It’s fight or flight. Either fight in an intense situation or get to stepping. Stand up or book it to safety.
Elvis Xerri chose fight when a cougar attacked his girlfriend’s dog. Fight…in his underwear.
Xerri and his girlfriend Jacqui were asleep an Boomer, Jacqui’s 9-year-old Bernese mountain dog, was dozing outside below their open bedroom window with the exterior lights on. At around 3 a.m., Xerri awoke to Boomer’s yelps. That’s where shit got crazy.
“I was thinking it was a coyote attacking him. But it was the largest cougar I’ve ever seen, on top of the dog,” he said, estimating the animal to be about five feet long.
Adrenalin kicked in and Xerri found himself jumping on top of the big cat, startling it and grabbing its scruff.
“I threw it about five or six feet,” he said.
But the cougar was undeterred, and this time wrapped its mouth around the dog’s head and tried to drag the canine into the trees, Xerri said.
Once again, Xerri threw himself at the cougar, screaming. He managed to scare off the cougar, which dodged him and ran off into the woods.
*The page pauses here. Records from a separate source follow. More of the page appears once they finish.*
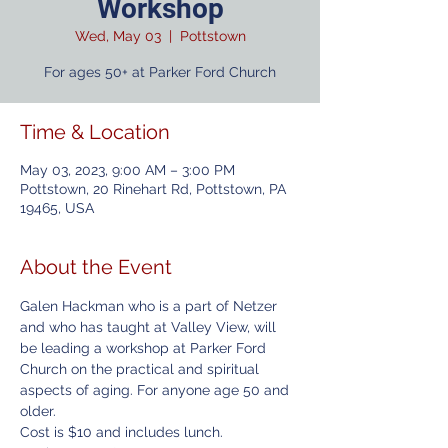
Workshop
Wed, May 03
  |  
Pottstown
For ages 50+ at Parker Ford Church
Time & Location
May 03, 2023, 9:00 AM – 3:00 PM
Pottstown, 20 Rinehart Rd, Pottstown, PA
19465, USA
About the Event
Galen Hackman who is a part of Netzer 
and who has taught at Valley View, will 
be leading a workshop at Parker Ford 
Church on the practical and spiritual 
aspects of aging. For anyone age 50 and 
older. 
Cost is $10 and includes lunch. 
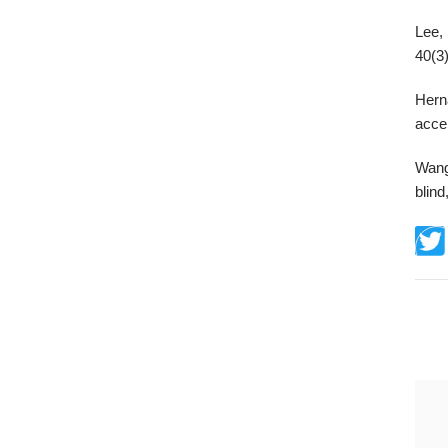
Lee, 
40(3)
Hern
acce
Wang
blind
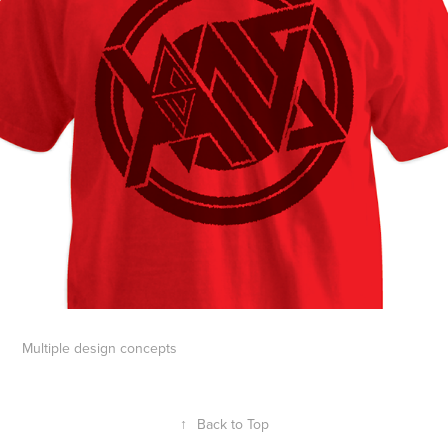
Multiple design concepts
↑
Back to Top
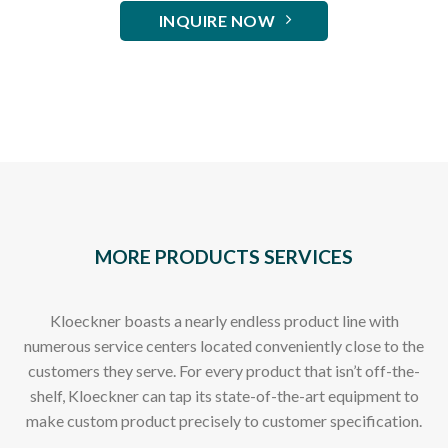
INQUIRE NOW
MORE PRODUCTS SERVICES
Kloeckner boasts a nearly endless product line with
numerous service centers located conveniently close to the
customers they serve. For every product that isn’t off-the-
shelf, Kloeckner can tap its state-of-the-art equipment to
make custom product precisely to customer specification.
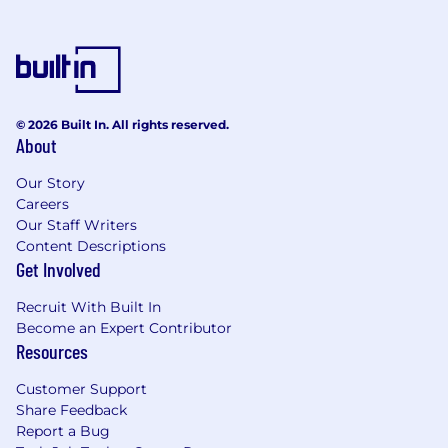
© 2026 Built In. All rights reserved.
About
Our Story
Careers
Our Staff Writers
Content Descriptions
Get Involved
Recruit With Built In
Become an Expert Contributor
Resources
Customer Support
Share Feedback
Report a Bug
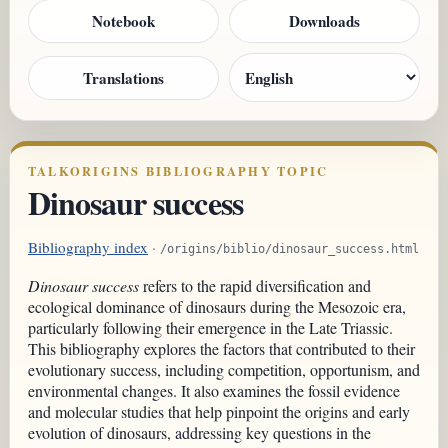
Notebook
Downloads
Translations
TALKORIGINS BIBLIOGRAPHY TOPIC
Dinosaur success
Bibliography index
·
/origins/biblio/dinosaur_success.html
Dinosaur success
refers to the rapid diversification and
ecological dominance of dinosaurs during the Mesozoic era,
particularly following their emergence in the Late Triassic.
This bibliography explores the factors that contributed to their
evolutionary success, including competition, opportunism, and
environmental changes. It also examines the fossil evidence
and molecular studies that help pinpoint the origins and early
evolution of dinosaurs, addressing key questions in the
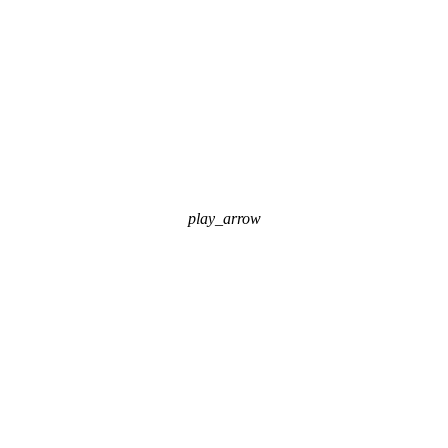
play_arrow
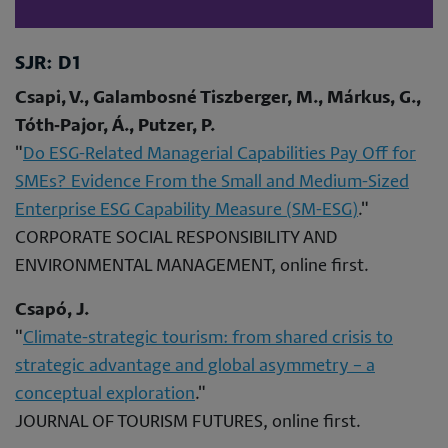
SJR: D1
Csapi, V., Galambosné Tiszberger, M., Márkus, G.,
Tóth‐Pajor, Á., Putzer, P.
"
Do ESG-Related Managerial Capabilities Pay Off for
SMEs? Evidence From the Small and Medium-Sized
Enterprise ESG Capability Measure (SM-ESG)
."
CORPORATE SOCIAL RESPONSIBILITY AND
ENVIRONMENTAL MANAGEMENT, online first.
Csapó, J.
"
Climate-strategic tourism: from shared crisis to
strategic advantage and global asymmetry – a
conceptual exploration
."
JOURNAL OF TOURISM FUTURES, online first.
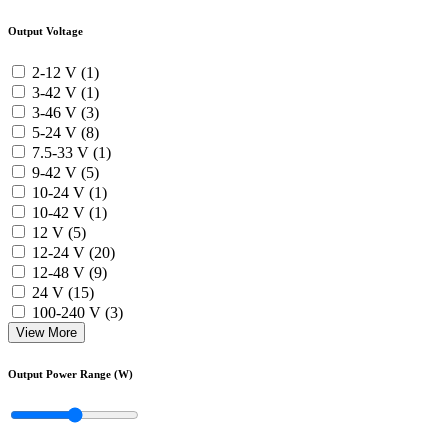
Output Voltage
2-12 V (1)
3-42 V (1)
3-46 V (3)
5-24 V (8)
7.5-33 V (1)
9-42 V (5)
10-24 V (1)
10-42 V (1)
12 V (5)
12-24 V (20)
12-48 V (9)
24 V (15)
100-240 V (3)
View More
Output Power Range (W)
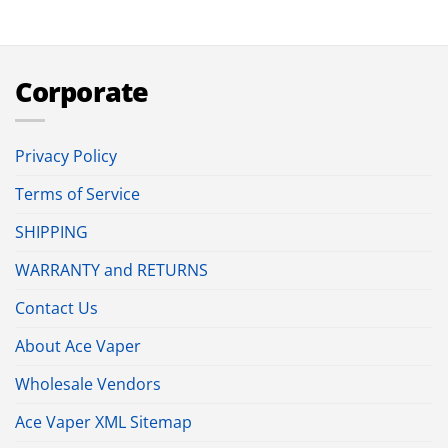
Corporate
Privacy Policy
Terms of Service
SHIPPING
WARRANTY and RETURNS
Contact Us
About Ace Vaper
Wholesale Vendors
Ace Vaper XML Sitemap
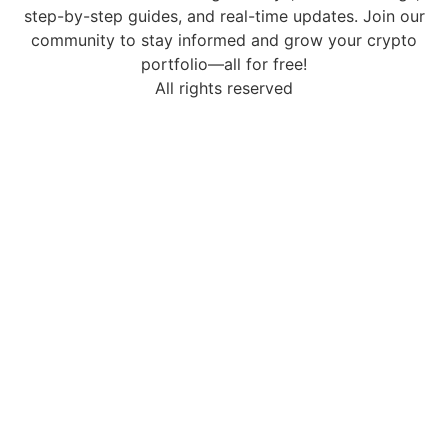
step-by-step guides, and real-time updates. Join our
community to stay informed and grow your crypto
portfolio—all for free!
All rights reserved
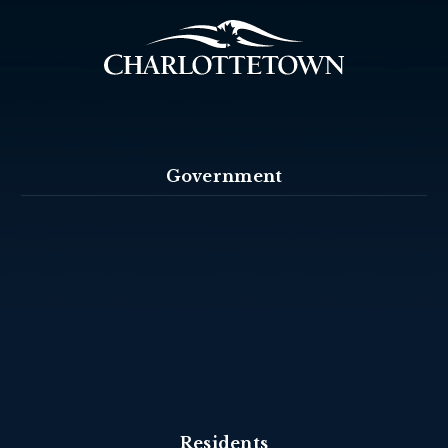
Government
Residents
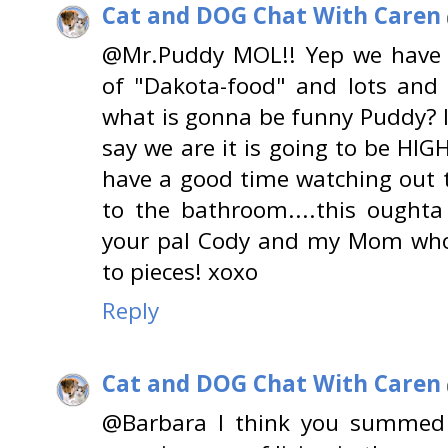
Cat and DOG Chat With Caren
@Mr.Puddy MOL!! Yep we have "
of "Dakota-food" and lots and
what is gonna be funny Puddy? 
say we are it is going to be HI
have a good time watching out 
to the bathroom....this oughta 
your pal Cody and my Mom who
to pieces! xoxo
Reply
Cat and DOG Chat With Caren
@Barbara I think you summed i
Hopefully Xerri’s underwear wasn’t white because it wouldn’t have stayed that color for long.
After saving the day, and the dog, Xerri spoke with the local news and gave perhaps the most honest and funniest quote ever.
“It scared the crap out of me. I can’t believe I did that,” Xerri said. “Would I do it again? For sure, because I wouldn’t want to be a bystander. Was it smart? Probably not the smartest thing I’ve ever done.”
Ya think, bro? Yeah, I can’t believe you did that either. Especially unarmed and ESPECIALLY in your underwear. You’ve got balls, my friend. I can tell by your underwear because I can literally see them right now. Cover up.